In this case, however, there is a larger potential for race conditions as you may try to run a deploy or any command on an instance before it's actually ready to be used. Therefore, we wrote some automation code that waits for several events before letting a build proceed:
  1. the instance must have gone from the pending to the running state on the EC2 API. This hopefully means AWS has found a CPU and other resources to assign to it.
  2. the instance must be accessible through SSH.
  3. through SSH, we monitor that the file /var/lib/cloud/instance/boot-finished has appeared. This file will appear at each boot when all daemons have been started, as art of the standard cloud-init package.
Once the instance has gone through all these phases, you can SSH into it and run whatever you want.

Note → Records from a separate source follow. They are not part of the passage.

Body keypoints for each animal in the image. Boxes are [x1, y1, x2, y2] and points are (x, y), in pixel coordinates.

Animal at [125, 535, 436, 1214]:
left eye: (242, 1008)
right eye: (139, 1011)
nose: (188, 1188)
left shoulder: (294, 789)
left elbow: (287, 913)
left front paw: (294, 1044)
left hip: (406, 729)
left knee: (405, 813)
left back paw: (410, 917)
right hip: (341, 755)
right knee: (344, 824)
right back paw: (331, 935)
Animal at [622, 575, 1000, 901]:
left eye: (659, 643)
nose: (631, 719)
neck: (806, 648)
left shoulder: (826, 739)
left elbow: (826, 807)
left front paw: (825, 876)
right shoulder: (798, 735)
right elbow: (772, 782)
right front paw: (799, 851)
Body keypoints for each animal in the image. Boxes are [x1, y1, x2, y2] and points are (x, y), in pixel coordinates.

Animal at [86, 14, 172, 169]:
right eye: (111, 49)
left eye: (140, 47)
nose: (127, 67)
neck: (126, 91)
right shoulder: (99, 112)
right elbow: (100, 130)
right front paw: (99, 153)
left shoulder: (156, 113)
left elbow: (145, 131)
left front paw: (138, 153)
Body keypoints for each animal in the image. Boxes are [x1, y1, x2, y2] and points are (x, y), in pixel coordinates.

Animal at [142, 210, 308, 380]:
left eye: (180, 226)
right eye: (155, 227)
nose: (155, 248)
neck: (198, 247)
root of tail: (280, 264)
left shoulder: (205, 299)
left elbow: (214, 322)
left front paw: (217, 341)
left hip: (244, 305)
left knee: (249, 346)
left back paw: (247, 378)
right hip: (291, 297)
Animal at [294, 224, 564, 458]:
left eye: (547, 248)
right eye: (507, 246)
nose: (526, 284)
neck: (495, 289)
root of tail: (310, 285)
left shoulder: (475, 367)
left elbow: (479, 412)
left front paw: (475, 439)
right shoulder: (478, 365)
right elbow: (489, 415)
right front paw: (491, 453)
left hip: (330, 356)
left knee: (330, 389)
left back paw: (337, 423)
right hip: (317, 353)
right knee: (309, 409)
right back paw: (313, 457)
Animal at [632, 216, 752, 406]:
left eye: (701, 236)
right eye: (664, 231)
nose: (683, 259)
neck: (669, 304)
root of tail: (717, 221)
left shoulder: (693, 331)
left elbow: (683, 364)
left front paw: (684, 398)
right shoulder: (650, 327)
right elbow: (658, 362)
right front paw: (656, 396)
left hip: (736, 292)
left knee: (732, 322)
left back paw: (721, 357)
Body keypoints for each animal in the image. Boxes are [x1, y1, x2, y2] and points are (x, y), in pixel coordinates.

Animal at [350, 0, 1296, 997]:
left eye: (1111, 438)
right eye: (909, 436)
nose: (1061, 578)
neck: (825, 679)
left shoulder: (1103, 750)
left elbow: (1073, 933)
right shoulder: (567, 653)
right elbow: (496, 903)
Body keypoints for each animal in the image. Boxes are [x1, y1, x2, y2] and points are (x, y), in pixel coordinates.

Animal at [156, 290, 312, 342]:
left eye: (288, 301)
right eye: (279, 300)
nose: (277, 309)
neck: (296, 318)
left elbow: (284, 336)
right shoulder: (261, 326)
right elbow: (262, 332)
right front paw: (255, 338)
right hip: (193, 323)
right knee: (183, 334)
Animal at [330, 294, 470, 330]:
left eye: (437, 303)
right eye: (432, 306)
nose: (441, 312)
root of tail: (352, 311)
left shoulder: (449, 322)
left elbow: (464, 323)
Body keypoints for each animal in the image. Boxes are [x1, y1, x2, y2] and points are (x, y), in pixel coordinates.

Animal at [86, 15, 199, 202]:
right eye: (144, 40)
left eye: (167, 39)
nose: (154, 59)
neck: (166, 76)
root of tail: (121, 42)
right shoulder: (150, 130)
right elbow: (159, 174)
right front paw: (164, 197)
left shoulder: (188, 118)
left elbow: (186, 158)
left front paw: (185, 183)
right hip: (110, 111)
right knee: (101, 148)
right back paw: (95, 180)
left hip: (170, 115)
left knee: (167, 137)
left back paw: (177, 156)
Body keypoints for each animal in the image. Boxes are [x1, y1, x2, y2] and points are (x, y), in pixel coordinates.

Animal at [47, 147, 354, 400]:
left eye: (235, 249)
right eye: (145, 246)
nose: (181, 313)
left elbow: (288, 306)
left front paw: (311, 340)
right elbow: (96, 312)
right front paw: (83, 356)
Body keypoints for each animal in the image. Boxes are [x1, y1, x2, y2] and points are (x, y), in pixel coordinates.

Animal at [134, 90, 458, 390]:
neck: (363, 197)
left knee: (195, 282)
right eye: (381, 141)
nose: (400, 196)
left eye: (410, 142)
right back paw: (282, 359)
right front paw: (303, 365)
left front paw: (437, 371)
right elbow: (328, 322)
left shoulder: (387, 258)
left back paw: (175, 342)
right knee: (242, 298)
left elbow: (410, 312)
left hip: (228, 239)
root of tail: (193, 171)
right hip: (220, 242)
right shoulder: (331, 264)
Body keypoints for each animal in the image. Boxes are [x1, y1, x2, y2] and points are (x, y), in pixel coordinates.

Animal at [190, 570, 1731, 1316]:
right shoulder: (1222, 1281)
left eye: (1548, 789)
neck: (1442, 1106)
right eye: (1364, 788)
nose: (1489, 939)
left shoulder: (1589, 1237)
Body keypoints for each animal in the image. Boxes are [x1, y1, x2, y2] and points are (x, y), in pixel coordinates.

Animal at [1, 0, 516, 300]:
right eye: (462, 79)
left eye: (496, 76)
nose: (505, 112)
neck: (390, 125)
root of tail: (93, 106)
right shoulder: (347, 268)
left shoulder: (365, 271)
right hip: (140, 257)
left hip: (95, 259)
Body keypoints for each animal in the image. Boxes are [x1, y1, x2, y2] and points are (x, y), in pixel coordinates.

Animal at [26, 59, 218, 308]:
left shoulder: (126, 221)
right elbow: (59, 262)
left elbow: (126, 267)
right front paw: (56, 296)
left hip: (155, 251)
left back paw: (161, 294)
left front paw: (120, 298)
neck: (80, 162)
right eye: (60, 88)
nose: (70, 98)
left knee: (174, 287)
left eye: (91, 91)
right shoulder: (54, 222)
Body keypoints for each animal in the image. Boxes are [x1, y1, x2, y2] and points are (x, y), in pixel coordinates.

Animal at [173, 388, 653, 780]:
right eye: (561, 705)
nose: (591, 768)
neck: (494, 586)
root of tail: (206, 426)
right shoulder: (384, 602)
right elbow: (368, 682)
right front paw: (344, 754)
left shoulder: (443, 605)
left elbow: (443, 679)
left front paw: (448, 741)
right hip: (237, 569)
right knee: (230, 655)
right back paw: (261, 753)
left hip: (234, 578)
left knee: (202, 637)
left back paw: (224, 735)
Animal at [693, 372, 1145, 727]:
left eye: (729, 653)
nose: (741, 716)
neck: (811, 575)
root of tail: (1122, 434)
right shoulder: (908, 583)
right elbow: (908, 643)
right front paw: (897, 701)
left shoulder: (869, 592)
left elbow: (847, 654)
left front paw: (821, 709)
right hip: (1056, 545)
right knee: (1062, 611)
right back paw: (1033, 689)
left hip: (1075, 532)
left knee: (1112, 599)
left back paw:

Phase 2.3: stop them when it's more efficient

Once you have transitioned from starting instances in the last responsible moment, you can do the same for stopping them instead of just wait for the end of the day to shutdown everything.
We now have a periodical job, running every 2 minutes, that takes a list of servers to stop. In parallel, it performs the following routine for each of the EC2 instances:
  • checks if the server has been running for an amount of time between h:55:00 and h:59:59 minutes, where h is some number of hours.
  • if the condition is true, stop the instance before we incur in a new hour being billed.
  • otherwise, leave the instance running: you already paid for this hour so it makes no harm to do so, as the instance can be used to run new builds at no cost.
Therefore, when developers open a dozen pull requests on the same project, only the first starts the necessary instances to run the tests; the other ones are queued behind that and will get access to the same instance, one at a time.

Bonus: Jenkins locks

Starting and stopping instances periodically would be otherwise dangerous if there wasn't a mechanism for mutual exclusion between builds and lifecycle operations like starting and stopping. Not only you don't want to run builds for the same project on the same instance if they interfere with each other, but you definitely don't want an instance to be shutdown while a build is still running.
Therefore, we wrap both these lifecycle operations and builds in locks for resource, using Jenkins Lockable Resources plugin. If the periodical stopping task tries to stop an instance where the build is running, it will have to wait to acquire the lock. This ensures that machines that see many builds do not get easily stopped, while other ones that are idle will be stopped at the end of their already paid hour.

Conclusions

Cloud computing is meant to improve the efficiency with which we allocate resources from someone else's data centers: you pay for what you use. Therefore, with a little persistence provided by EBS volumes you can efficiently pay for the hours that your builds require, and not for keeping idle EC2 instances running every day of the year. Of course, you'll need some tweaking of your automation tools to easily start and stop instances; but it is a surefire investment that can usually save more than half of the cost of your testing infrastructure by putting it at rest in weekend and non-working hours.